X-Men: muitos não terão nem futuro, nem presente e nem passado se depender da ficção

Por Fábio de Oliveira Ribeiro

 

Vi este filme ontem. Considero este novo X-Men o melhor de toda a série. Mas por razões que não dizem respeito ao próprio filme.

 

A narrativa do filme foi construída em abismo. Num futuro possível o planeta é devastado por armas perfeitas construídas porque Mística cometeu um assassinato político. A tarefa de Wolwerine é voltar ao passado com ajuda de Kitty Pryde e impedir que a vilã pratique este erro. Wolwerine terá que encontrar Charles Xavier e Magneto e os convencer a ajudar. O problema é que na década de 1970 o segundo está preso e o primeiro está profundamente deprimido, desesperançoso e viciado numa droga que bloqueia seus poderes mentais. Com ajuda de um mutante ligeiro Xavier e Wolwerine libertam Magneto. Após várias idas e vindas Mistica desiste de cometer o homicídio e o futuro tenebroso é modificado pouco antes de todos os X-Men serem mortos. Moral da história: esperança e escolha correta fazem a diferença.

 

É curioso ver como o filme traduz uma ambição que os EUA é incapaz de realizar neste momento.

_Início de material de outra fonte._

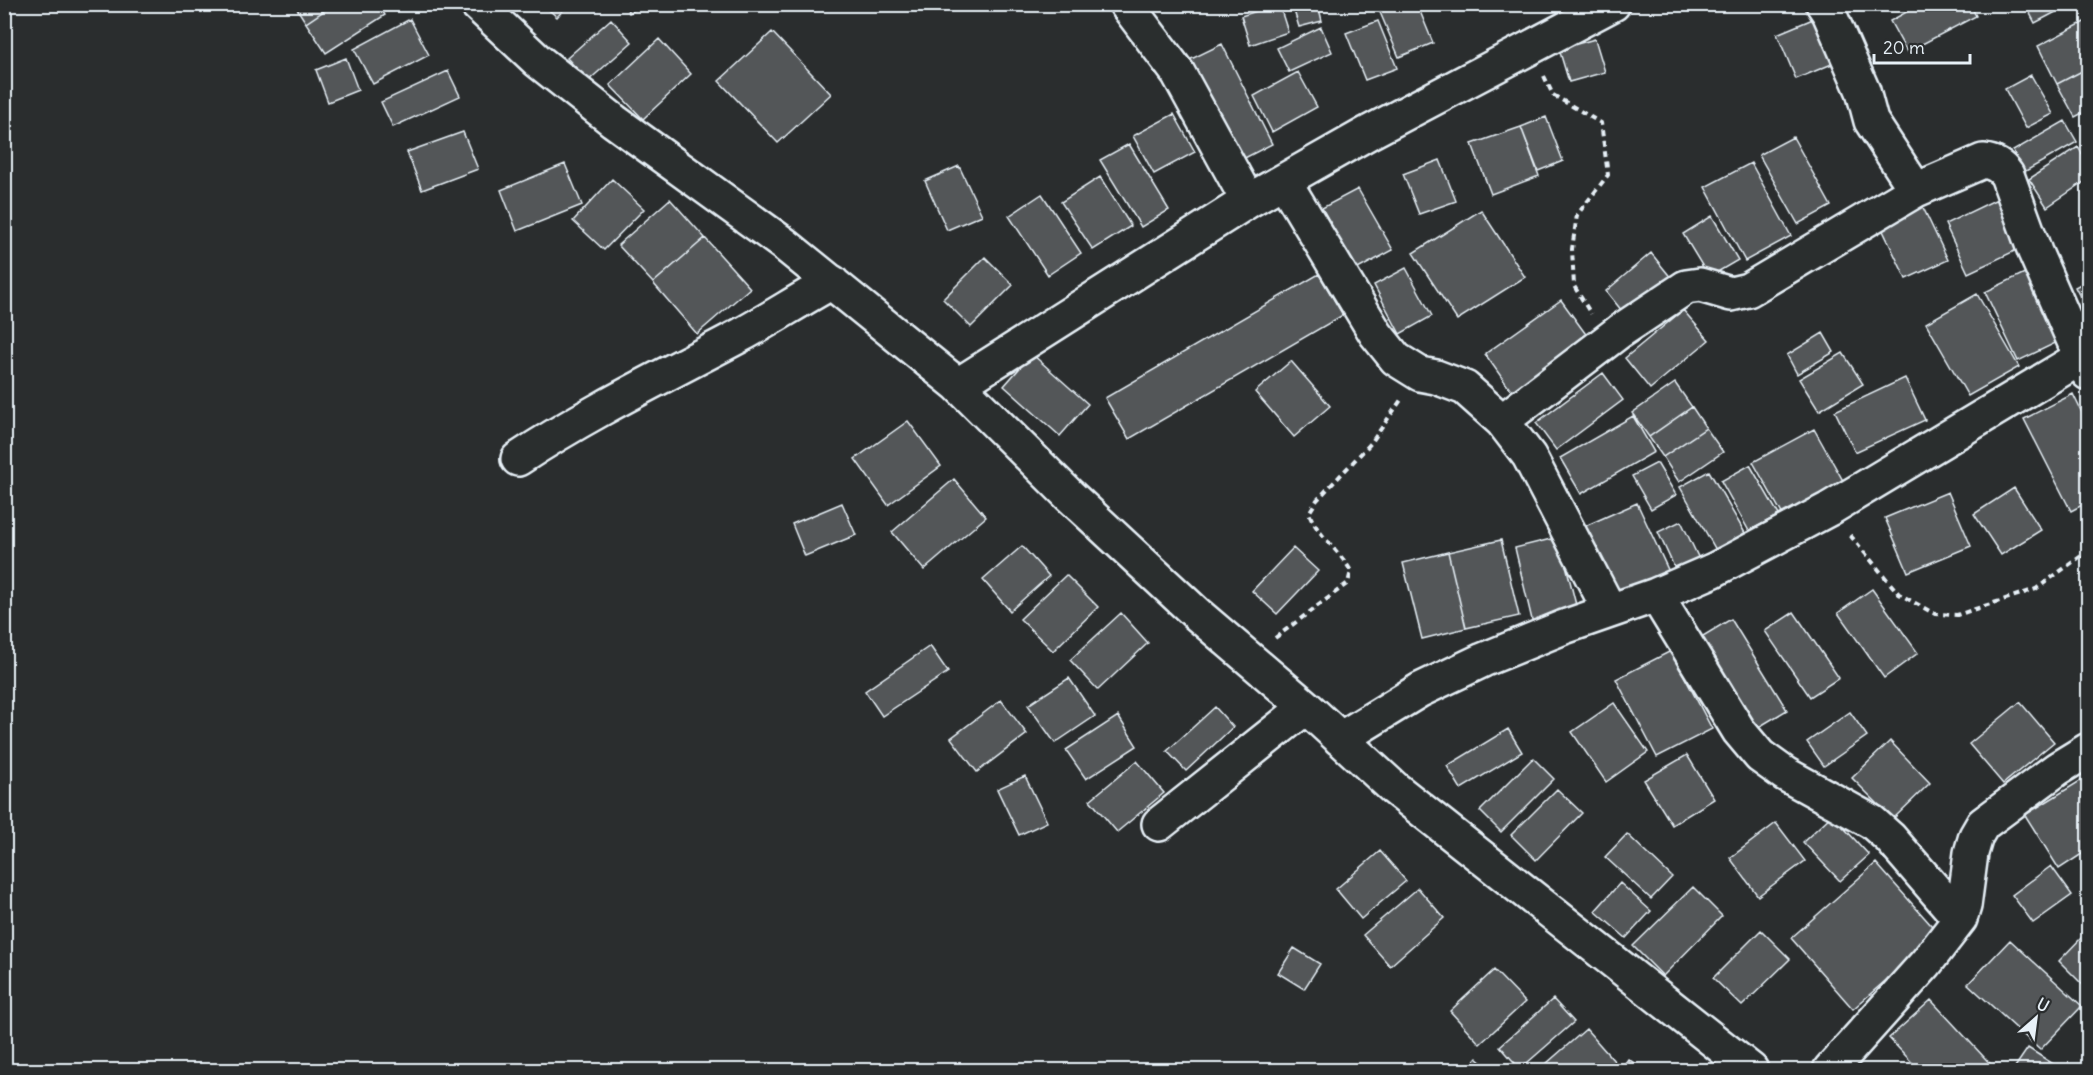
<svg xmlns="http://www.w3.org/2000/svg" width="2093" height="1075" viewBox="0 0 2093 1075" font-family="Delius,sans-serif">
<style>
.building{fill:#535759;stroke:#e8f1f8;stroke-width:1.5}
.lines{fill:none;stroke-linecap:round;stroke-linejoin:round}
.minor-casing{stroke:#e8f1f8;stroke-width:38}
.path{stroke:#e8f1f8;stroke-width:4;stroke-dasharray:6 4.5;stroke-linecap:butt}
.minor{stroke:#2a2d2e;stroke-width:33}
</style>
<rect width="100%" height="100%" fill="#2a2d2e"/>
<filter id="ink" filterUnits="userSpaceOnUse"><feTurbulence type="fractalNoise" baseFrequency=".0167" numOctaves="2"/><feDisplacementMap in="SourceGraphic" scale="12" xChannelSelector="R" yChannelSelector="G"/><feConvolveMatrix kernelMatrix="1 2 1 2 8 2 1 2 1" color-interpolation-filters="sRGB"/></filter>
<g filter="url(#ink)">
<path class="building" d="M52,4H89V9L52,10Z
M294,4H334L306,23Z
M334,4H378L385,15L326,53L306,23Z
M542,4H569L557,17Z
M625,4H647L629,13Z
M1279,4L1288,32L1250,45L1241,16Z
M1292,4H1318L1322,21L1299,27Z
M1392,4H1417L1433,43L1399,57L1379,10Z
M1921,4H1970L1976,16L1907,52L1890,21Z
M2025,4H2071L2035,23Z
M1844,6L1863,51L1796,79L1777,34Z
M410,19L429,55L373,84L354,49Z
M611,19L632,42L588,81L567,58Z
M2088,20V68L2057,84L2038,46Z
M1378,21L1397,68L1365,80L1346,33Z
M1321,27L1332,52L1289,72L1277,48Z
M772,32L831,94L778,143L719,81Z
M659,39L691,74L643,119L610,85Z
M1595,39L1605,72L1569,82L1559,49Z
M1222,44L1272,144L1237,162L1187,61Z
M346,58L358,90L328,102L316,70Z
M2088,68V110L2075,117L2057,84Z
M448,71L460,96L393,127L381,102Z
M1298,72L1317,107L1272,132L1254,96Z
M2031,75L2053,114L2026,128L2005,89Z
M1174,114L1195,152L1154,174L1133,136Z
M1546,117L1563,161L1538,171L1521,127Z
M2065,121L2077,142L2024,172L2013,151Z
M1521,127L1539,176L1491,194L1472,144Z
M463,132L478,169L422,190L407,152Z
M1793,137L1831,206L1798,224L1759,155Z
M1129,144L1169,210L1141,227L1100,160Z
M2078,147L2088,163V179L2047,207L2029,179Z
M1440,160L1456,201L1419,214L1403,174Z
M1751,163L1791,236L1745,261L1705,187Z
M565,164L582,205L517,231L501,190Z
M959,166L982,215L947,230L925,181Z
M1100,177L1131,226L1093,250L1061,202Z
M612,179L644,209L604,250L573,221Z
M1358,189L1393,250L1356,270L1322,208Z
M1042,194L1081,253L1048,275L1009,216Z
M670,199L705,238L653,283L618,245Z
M1919,199L1948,260L1906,279L1877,218Z
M1997,199L2021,248L1968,273L1945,224Z
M1481,210L1525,277L1457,320L1413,253Z
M1712,216L1738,260L1709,277L1683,234Z
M705,238L750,288L697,334L653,283Z
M1651,253L1676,284L1630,321L1606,291Z
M985,257L1013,285L971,327L943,299Z
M1406,268L1432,316L1400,334L1374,285Z
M2035,268L2068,337L2018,361L1985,292Z
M1319,274L1343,315L1129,439L1105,398Z
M2088,280V312L2075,287Z
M1977,294L2019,367L1968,396L1926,323Z
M1561,300L1596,348L1519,402L1485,354Z
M1683,310L1709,340L1650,389L1625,358Z
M1823,333L1834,352L1797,374L1787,355Z
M1843,353L1863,384L1819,411L1799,379Z
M1032,354L1088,404L1060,436L1004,386Z
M1291,361L1330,406L1294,437L1255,392Z
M1603,373L1623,400L1556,450L1536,423Z
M1905,378L1925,420L1855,452L1835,411Z
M1675,383L1692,407L1649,437L1632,413Z
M2073,394L2088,425V502L2071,511L2024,419Z
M1692,407L1706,428L1663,457L1649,437Z
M1633,416L1654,452L1581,494L1560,458Z
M908,421L941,466L888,505L855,459Z
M1706,428L1723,452L1679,482L1663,457Z
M1814,429L1846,486L1785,519L1753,462Z
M1657,463L1676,495L1651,509L1632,476Z
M1750,465L1779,515L1749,531L1721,481Z
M1709,471L1745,533L1716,550L1680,487Z
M954,479L986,517L924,570L892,532Z
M2014,488L2041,530L2001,555L1974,514Z
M1948,492L1971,546L1908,572L1885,518Z
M842,503L856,535L805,556L792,524Z
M1637,503L1670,574L1616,599L1583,527Z
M1681,521L1700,561L1677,573L1658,532Z
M1559,537L1578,613L1533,624L1515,548Z
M1501,540L1519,616L1466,628L1448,552Z
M1022,546L1049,576L1010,611L983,580Z
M1293,548L1318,571L1277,614L1252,591Z
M1448,552L1466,628L1422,639L1403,563Z
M1066,575L1098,607L1053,651L1020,619Z
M1872,589L1918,653L1884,678L1838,613Z
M1794,612L1839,678L1810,697L1765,631Z
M1121,613L1148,643L1098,690L1070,660Z
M1731,619L1787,710L1749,733L1693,642Z
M930,646L948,672L882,716L865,691Z
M1671,651L1712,729L1657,757L1616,679Z
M1069,678L1095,716L1055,743L1028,705Z
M1001,700L1027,734L977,772L951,738Z
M2020,702L2054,742L2003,784L1969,744Z
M1614,703L1648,752L1606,782L1572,732Z
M1215,707L1233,727L1186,771L1167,751Z
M1850,712L1867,736L1824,766L1807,742Z
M1118,716L1137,746L1086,779L1066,750Z
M1508,729L1522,752L1461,789L1447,766Z
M1890,741L1930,783L1893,819L1852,778Z
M1687,755L1714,799L1672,825L1644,780Z
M1533,758L1554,779L1501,832L1480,811Z
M1137,761L1164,793L1117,832L1090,800Z
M1025,776L1047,822L1019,835L997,789Z
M2088,776V850L2059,869L2025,815Z
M1557,789L1582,813L1536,860L1511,835Z
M1832,815L1869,855L1840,881L1803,842Z
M1776,823L1805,861L1758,896L1730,858Z
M1627,834L1672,877L1651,899L1605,857Z
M1380,851L1406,881L1361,919L1336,889Z
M1876,863L1939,934L1853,1009L1791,938Z
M2051,866L2072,895L2033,923L2012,895Z
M1620,883L1651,911L1626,938L1595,911Z
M1693,887L1722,916L1663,976L1633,946Z
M1418,888L1444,918L1390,966L1363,935Z
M1761,930L1790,959L1742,1006L1713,978Z
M2083,936L2088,941V990L2059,961Z
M2010,940L2082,1006L2040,1050L1968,984Z
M1294,948L1320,964L1304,989L1278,973Z
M1494,970L1525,1002L1480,1044L1450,1011Z
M1553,999L1574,1022L1520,1069L1500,1046Z
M1931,1000L1996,1070H1919L1889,1038Z
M1586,1029L1615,1062L1605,1070H1539Z
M2028,1048L2061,1069L2060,1070H2013Z
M1477,1058L1491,1070H1466Z
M1628,1059L1645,1070H1620Z"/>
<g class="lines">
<defs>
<path id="minor" d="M477,4L538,61L614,121L784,244L958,385L1069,495L1197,614L1306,707L1394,788L1751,1070
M1126,4L1178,73L1248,201
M1823,4L1829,13L1863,91L1871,121L1916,190
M1284,181L1376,334L1396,359L1420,374L1436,377L1465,388L1502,421L1529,456L1610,611
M958,385L1248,201L1368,133L1613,4
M1502,421L1620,331L1686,287L1700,285L1731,294L1748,290L1916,190L1983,161C1993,162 2001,166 2007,175L2035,252L2088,373
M518,459C589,412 666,375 741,335C772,318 801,299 832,282
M1656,595L1739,731L1760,756L1785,774L1872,822L1890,838L1960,919
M1340,739L1420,690L1483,660L1564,627L1656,595L1714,570L1829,509L2072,363L2088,355
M1159,824L1306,707
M1830,1070L1926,963L1960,919L1964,906L1971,853L1976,836L1983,824L2057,769L2088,750"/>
</defs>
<use href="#minor" class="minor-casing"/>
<path class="path" d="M1544,76L1553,95L1601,123L1608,175L1577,215L1572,249L1574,286L1591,314
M1850,535L1899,594L1935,614L1957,615L2036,589L2088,551
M1275,638L1348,583L1351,571C1339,550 1318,536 1309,513L1317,500L1371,443L1401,400"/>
<use href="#minor" class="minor"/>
</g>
</g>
<rect width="2093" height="1075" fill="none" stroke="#2a2d2e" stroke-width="24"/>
<rect x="12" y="12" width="2069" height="1051" fill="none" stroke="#e8f1f8" stroke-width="2" filter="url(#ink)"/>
<g transform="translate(2036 1018) rotate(28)" stroke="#2a2d2e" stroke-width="4.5" paint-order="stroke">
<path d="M0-4.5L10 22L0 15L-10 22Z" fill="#e8f1f8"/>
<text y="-9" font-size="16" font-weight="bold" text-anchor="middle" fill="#e8f1f8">U</text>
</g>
<path d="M1874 54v9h96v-9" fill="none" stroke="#e8f1f8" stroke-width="3"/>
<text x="1883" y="54" font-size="18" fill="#e8f1f8" stroke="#2a2d2e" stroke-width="4.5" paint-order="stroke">20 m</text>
</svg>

Aqueles que colocaram o país no caminho do neoliberalismo na década de 1980 tinham a esperança de que estavam fazendo a escolha correta, mas o resultado daquela escolha não foi nada boa para dezenas de milhões de crianças norte-americanas empurradas para a miséria: http://www.estadao.com.br/noticias/internacional,quase-um-terco-das-criancas-dos-eua-sao-pobres-aponta-censo,799730,0.htm . Estas crianças não tem um futuro e as escolhas que elas fazem no presente são absolutamente irrelevantes, pois elas não tem poder para mudar a própria realidade e aqueles que tem este poder estão preocupados com outras coisas: guerras para controle de regiões petrolíferas, medo da hegemonia sino-russa que está sendo construída, apoio aos nazistas na Ucrania, financiamento de campanhas sujas contra governos latino-americanos considerados não simpáticos ao americanismo, etc…

 

O filme sugere que o futuro pode ser modificado. O problema é que a realidade não imita a ficção. No limite esta pode servir apenas para congelar as coisas como estão a fim de que a realidade possa se deteriorar ainda mais. Há algumas décadas, a crença na esperança e na escolha correta ajudaram a construir este presente sem futuro para milhões de crianças nos EUA. A esperança que os norte-americanos poderosos tem de manter o império impede que eles deixem de gastar o que gastam para manter ou ampliar o poder dos EUA mundo afora enquanto a infância vai sendo estraçalhada dentro do país. Enquanto a realidade for obliterada pela ficção o futuro não poderá ser outro. As crianças miseráveis de hoje crescerão e muitas delas fornecerão a carne de canhão que alimentará as novas guerras imperialistas dos EUA.

 

Este novo X-Men é especialmente cruel, pois o vilão do filme é um anão. A beleza do jovem Charles Xavier (e até mesmo de Mistica, que escolhe deixar de agir de forma vil modificando o futuro) equivale à perfeição moral. Quando a  deformidade moral equivale à deformidade física é impossível acreditar que na realidade os verdadeiros vilões (os arquitetos do neoliberalismo e do império norte-americano) são todos homens brancos altos, saudáveis e bonitos. Resumindo: no fundo o filme congela esteriótipos que seguem em sentido diametralmente oposto à moral da história. Esperança e escolha correta não fazem a diferença, pois o que faz a diferença é a beleza física ou a ausência dela.

 

O anão vilão de X-Men evoca duas coisas importantes. A primeira e mais óbvia é a recuperação de um aspecto desagradável da Idade Média, período em que os anões eram vistos como bufões e representados como criaturas arrogantes, gananciosas e maldosas. Disney procurou evitar estes esteriótipos em seu filme Branca de Neve, retratando os anões como seres generosos, brincalhões e trabalhadores. A segunda é a distância que há entre Bolívar Trask, o anão intelectual vilão do filme e Esopo, o intelectual anão que escreveu fábulas morais há mais de 2,4 mil anos. É possível encontrar os textos de Esopo na internet http://portugues.free-ebooks.net/ebook/60-Fabulas/pdf?dl&preview, mas eles são mais populares entre as gerações mais velhas (que tiveram contato com as fábulas na infância há 4 ou 5 décadas) do que entre as gerações mais novas (que já crescem fascinadas por ficção cientifica do tipo X-Men).

 

X-Men é um bom filme, mas não por seu conteúdo. De fato, o conteúdo do filme é muito ruim como demonstrado. Mas justamente por ser tão ruim, X-Men sugere no espectador estranhamento e disposição à reflexão. Os outros filmes da série não foram capazes de fazer isto.